No obstante, con el Salmo 138 también pide algo que es, en sí mismo, una prueba de amor y de entrega:

“Señor, sondéame y conoce mi corazón, 
ponme a prueba y conoce mis sentimientos, 
mira si mi camino se desvía,
guíame por el camino eterno”

Porque el camino que le lleva al definitivo Reino de Dios es, sin duda alguna, el que garantiza eternidad y el que, por eso mismo, es anhelado y soñado por todo hijo de Dios.

Sin embargo, además de ser las personas que quieren seguir una vocación cierta y segura, la de Dios, la del Hijo y la del Espíritu Santo y quieren manifestar tal voluntad perteneciendo al elegido pueblo de Dios que así lo manifiesta, también, el resto de creyentes en Dios estamos en disposición de hacer algo que puede resultar decisivo para que el Padre envíe viñadores: orar.

Orar es, por eso mismo, quizá decir esto:

-Estoy, Señor, aquí, porque no te olvido.

-Estoy, Señor, aquí, porque quiero tenerte presente.

-Estoy, Señor, aquí, porque quiero vivir el Evangelio en su plenitud. 

-Estoy, Señor, aquí, porque necesito tu impulso para compartir.

-Estoy, Señor, aquí, porque no puedo dejar de tener un corazón generoso. 

-Estoy, Señor, aquí, porque no quiero olvidar Quién es mi Creador. 

-Estoy, Señor, aquí, porque tu tienda espera para hospedarme en ella.

Pero orar es querer manifestar a Dios que creemos en nuestra filiación divina y que la tenemos como muy importante para nosotros.

Dice, a tal respecto, san Josemaría (Forja, 439) que “La oración es el arma más poderosa del cristiano. La oración nos hace eficaces. La oración nos hace felices. La oración nos da toda la fuerza necesaria, para cumplir los mandatos de Dios. —¡Sí!, toda tu vida puede y debe ser oración”.

Por tanto, el santo de lo ordinario nos dice que es muy conveniente para nosotros, hijos de Dios que sabemos que lo somos, orar: nos hace eficaces en el mundo en el que nos movemos y existimos pero, sobre todo, nos hace felices. Y nos hace felices porque nos hace conscientes de quiénes somos y qué somos de cara al Padre. Es más, por eso nos dice san Josemaría que nuestra vida, nuestra existencia, nuestro devenir no sólo “puede” sino que “debe” ser oración.

Por otra parte, decía santa Teresita del Niño Jesús (ms autob. C 25r) que, para ella la oración “es un impulso del corazón, una sencilla mirada lanzada hacia el cielo, un grito de reconocimiento y de amor tanto desde dentro de la prueba como desde dentro de la alegría”.
————————
Qué hacer: Reproduce literalmente el pasaje del extracto sobre la oración que va desde "-Estoy, Señor, aquí, porque quiero vivir" hasta "es mi Creador.".

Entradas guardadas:
————————
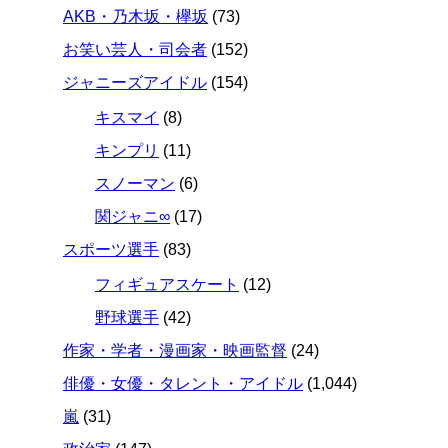
AKB・乃木坂・欅坂
(73)
お笑い芸人・司会者
(152)
ジャニーズアイドル
(154)
キスマイ
(8)
キンプリ
(11)
スノーマン
(6)
関ジャニ∞
(17)
スポーツ選手
(83)
フィギュアスケート
(12)
野球選手
(42)
作家・学者・漫画家・映画監督
(24)
俳優・女優・タレント・アイドル
(1,044)
嵐
(31)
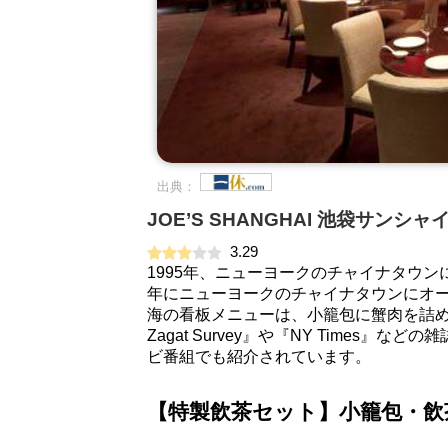
出典：
JOE’S SHANGHAI 池袋サン
3.29
1995年、ニューヨークのチャイナタウン
年にニューヨークのチャイナタウンにオ
海の看板メニューは、小籠包に蟹肉を詰め
Zagat Survey』や『NY Times』などの
ビ番組でも紹介されています。
【特製飲茶セット】小籠包・飲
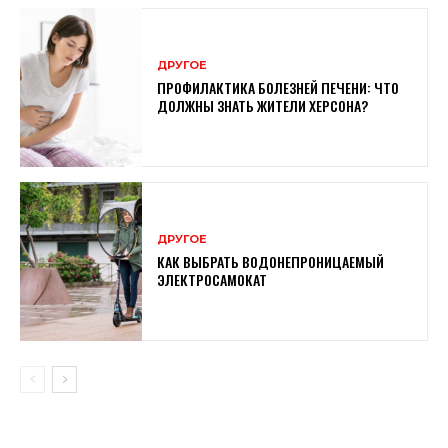
ДРУГОЕ
ПРОФИЛАКТИКА БОЛЕЗНЕЙ ПЕЧЕНИ: ЧТО
ДОЛЖНЫ ЗНАТЬ ЖИТЕЛИ ХЕРСОНА?
ДРУГОЕ
КАК ВЫБРАТЬ ВОДОНЕПРОНИЦАЕМЫЙ
ЭЛЕКТРОСАМОКАТ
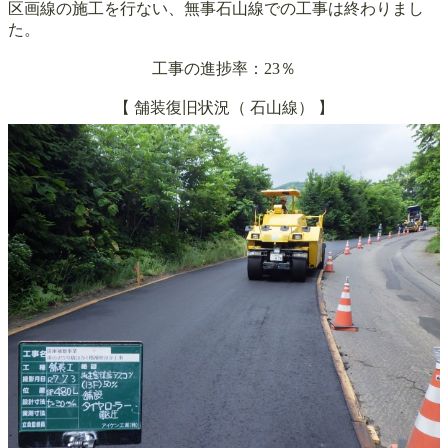
区画線の施工を行ない、無事石山線での工事は終わりまし
た。
工事の進捗率：23％
【 舗装復旧状況（
石山線）
】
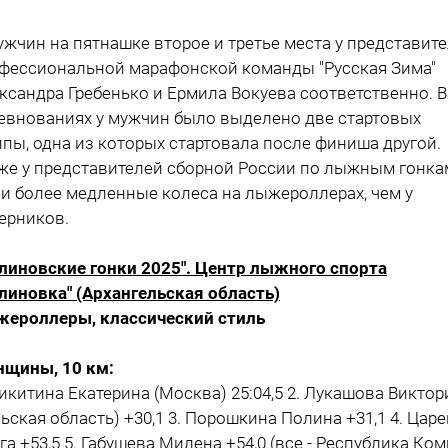
ужчин на пятнашке второе и третье места у представит
фессиональной марафонской команды "Русская Зима"
ксандра Гребенько и Ермила Вокуева соответственно. В
евнованиях у мужчин было выделено две стартовых
ппы, одна из которых стартовала после финиша другой.
же у представителей сборной России по лыжным гонка
и более медленные колеса на лыжероллерах, чем у
ерников.
линовские гонки 2025". Центр лыжного спорта
линовка" (Архангельская область)
ероллеры, классический стиль
щины, 10 км:
Никитина Екатерина (Москва) 25:04,5 2. Лукашова Виктор
льская область) +30,1 3. Порошкина Полина +31,1 4. Цар
га +53,5 5. Габушева Милена +54,0 (все - Республика Коми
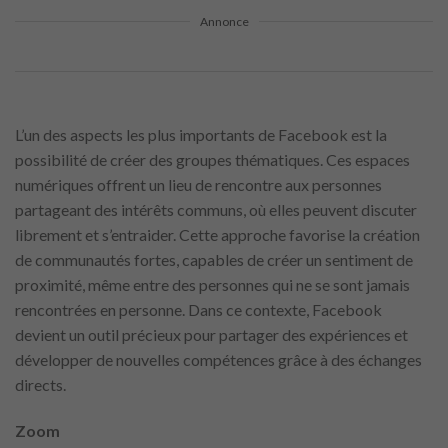
Annonce
L’un des aspects les plus importants de Facebook est la
possibilité de créer des groupes thématiques. Ces espaces
numériques offrent un lieu de rencontre aux personnes
partageant des intérêts communs, où elles peuvent discuter
librement et s’entraider. Cette approche favorise la création
de communautés fortes, capables de créer un sentiment de
proximité, même entre des personnes qui ne se sont jamais
rencontrées en personne. Dans ce contexte, Facebook
devient un outil précieux pour partager des expériences et
développer de nouvelles compétences grâce à des échanges
directs.
Zoom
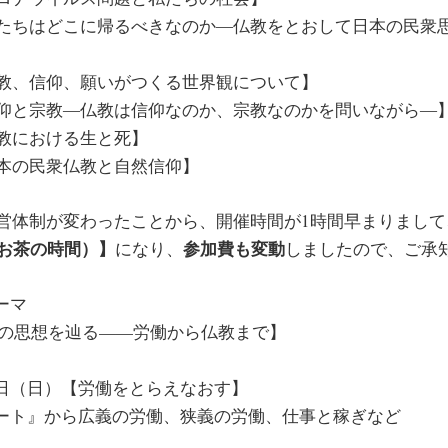
【私たちはどこに帰るべきなのか―仏教をとおして日本の民衆
【宗教、信仰、願いがつくる世界観について】
【信仰と宗教―仏教は信仰なのか、宗教なのかを問いながら―
仏教における生と死】
日本の民衆仏教と自然信仰】
ら運営体制が変わったことから、開催時間が1時間早まりまして
30 お茶の時間）】
参加費も変動
になり、
しましたので、ご承
ーマ
節の思想を辿る——労働から仏教まで】
日（日）【労働をとらえなおす】
ート』から広義の労働、狭義の労働、仕事と稼ぎなど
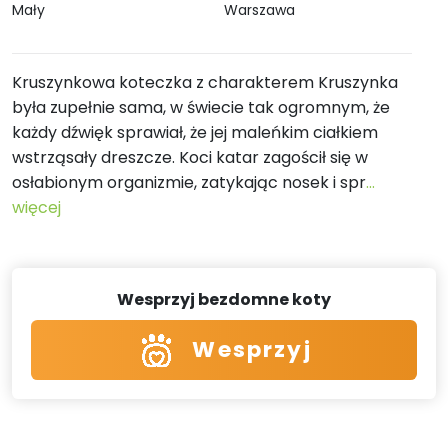
Mały
Warszawa
Kruszynkowa koteczka z charakterem Kruszynka
była zupełnie sama, w świecie tak ogromnym, że
każdy dźwięk sprawiał, że jej maleńkim ciałkiem
wstrząsały dreszcze. Koci katar zagościł się w
osłabionym organizmie, zatykając nosek i spr
...
więcej
Wesprzyj bezdomne koty
Wesprzyj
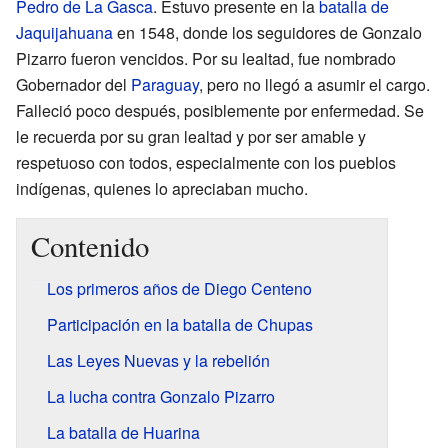
Pedro de La Gasca
. Estuvo presente en la
batalla de
Jaquijahuana
en 1548, donde los seguidores de Gonzalo
Pizarro fueron vencidos. Por su lealtad, fue nombrado
Gobernador del
Paraguay
, pero no llegó a asumir el cargo.
Falleció poco después, posiblemente por enfermedad. Se
le recuerda por su gran lealtad y por ser amable y
respetuoso con todos, especialmente con los pueblos
indígenas, quienes lo apreciaban mucho.
Contenido
Los primeros años de Diego Centeno
Participación en la batalla de Chupas
Las Leyes Nuevas y la rebelión
La lucha contra Gonzalo Pizarro
La batalla de Huarina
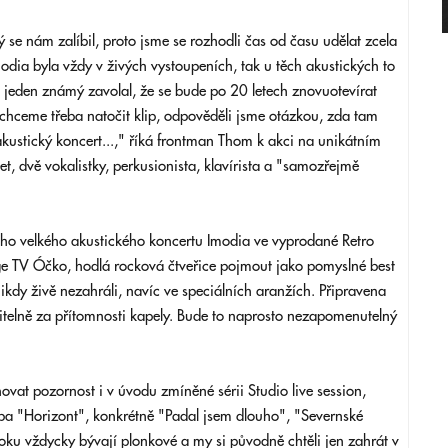
ý se nám zalíbil, proto jsme se rozhodli čas od času udělat zcela
Imodia byla vždy v živých vystoupeních, tak u těch akustických to
jeden známý zavolal, že se bude po 20 letech znovuotevírat
echceme třeba natočit klip, odpověděli jsme otázkou, zda tam
ustický koncert...," říká frontman Thom k akci na unikátním
, dvě vokalistky, perkusionista, klavírista a "samozřejmě
ího velkého akustického koncertu Imodia ve vyprodané Retro
ge TV Óčko, hodlá rocková čtveřice pojmout jako pomyslné best
 nikdy živě nezahráli, navíc ve speciálních aranžích. Připravena
pitelně za přítomnosti kapely. Bude to naprosto nezapomenutelný
ovat pozornost i v úvodu zmíněné sérii Studio live session,
alba "Horizont", konkrétně "Padal jsem dlouho", "Severnské
oku vždycky bývají plonkové a my si původně chtěli jen zahrát v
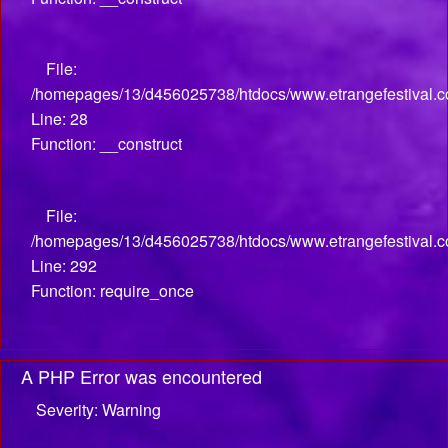
File:
/homepages/13/d456025738/htdocs/www.etrangefestival.com
Line: 28
Function: __construct
File:
/homepages/13/d456025738/htdocs/www.etrangefestival.c
Line: 292
Function: require_once
A PHP Error was encountered
Severity: Warning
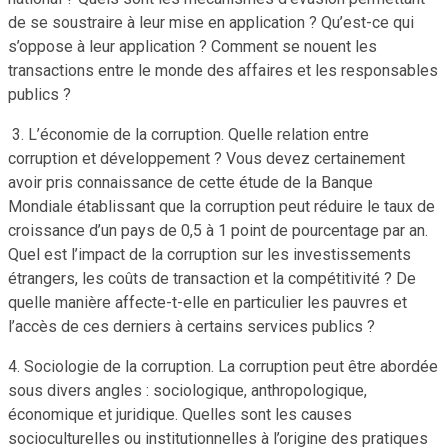
de se soustraire à leur mise en application ? Qu’est-ce qui
s’oppose à leur application ? Comment se nouent les
transactions entre le monde des affaires et les responsables
publics ?
3. L’économie de la corruption. Quelle relation entre
corruption et développement ? Vous devez certainement
avoir pris connaissance de cette étude de la Banque
Mondiale établissant que la corruption peut réduire le taux de
croissance d’un pays de 0,5 à 1 point de pourcentage par an.
Quel est l’impact de la corruption sur les investissements
étrangers, les coûts de transaction et la compétitivité ? De
quelle manière affecte-t-elle en particulier les pauvres et
l’accès de ces derniers à certains services publics ?
4. Sociologie de la corruption. La corruption peut être abordée
sous divers angles : sociologique, anthropologique,
économique et juridique. Quelles sont les causes
socioculturelles ou institutionnelles à l’origine des pratiques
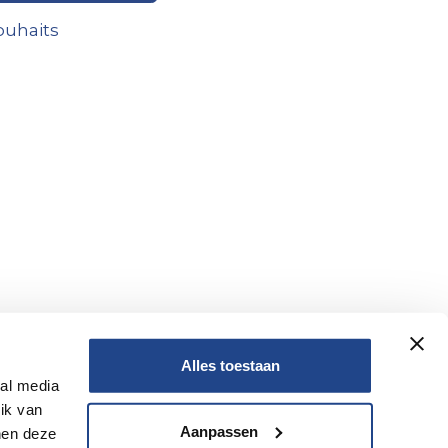
souhaits
Alles toestaan
ial media
ik van
Non
Aanpassen
nen deze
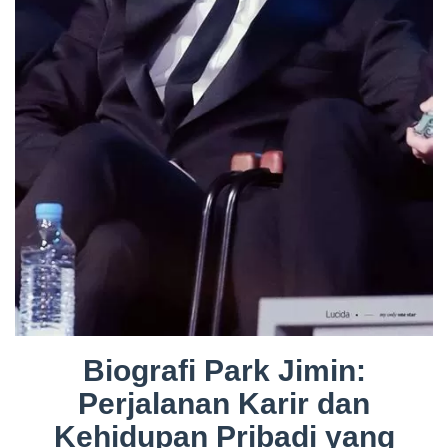
Biografi Park Jimin:
Perjalanan Karir dan
Kehidupan Pribadi yang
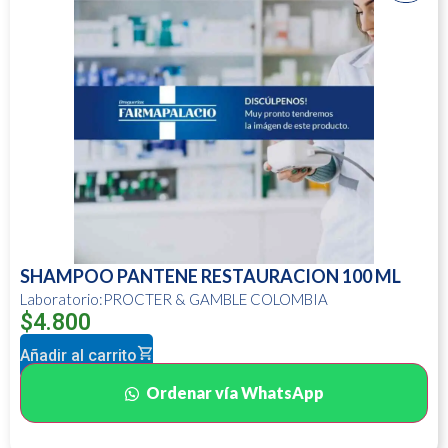
SHAMPOO PANTENE RESTAURACION 100 ML
Laboratorio:PROCTER & GAMBLE COLOMBIA
$
4.800
Añadir al carrito
Ordenar vía WhatsApp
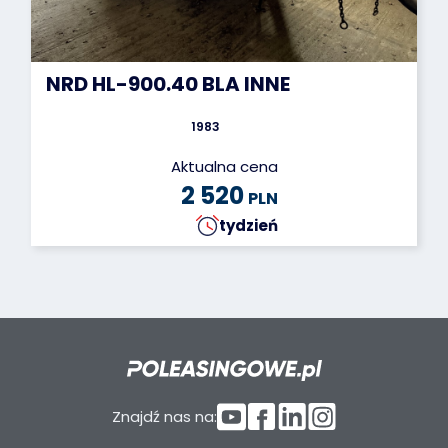
NRD HL-900.40 BLA INNE
1983
Aktualna cena
2 520
PLN
tydzień
Znajdź nas na:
————————
Respuesta:
-Estoy, Señor, aquí, porque quiero vivir el Evangelio en su plenitud. 

-Estoy, Señor, aquí, porque necesito tu impulso para compartir.

-Estoy, Señor, aquí, porque no puedo dejar de tener un corazón generoso. 

-Estoy, Señor, aquí, porque no quiero olvidar Quién es mi Creador.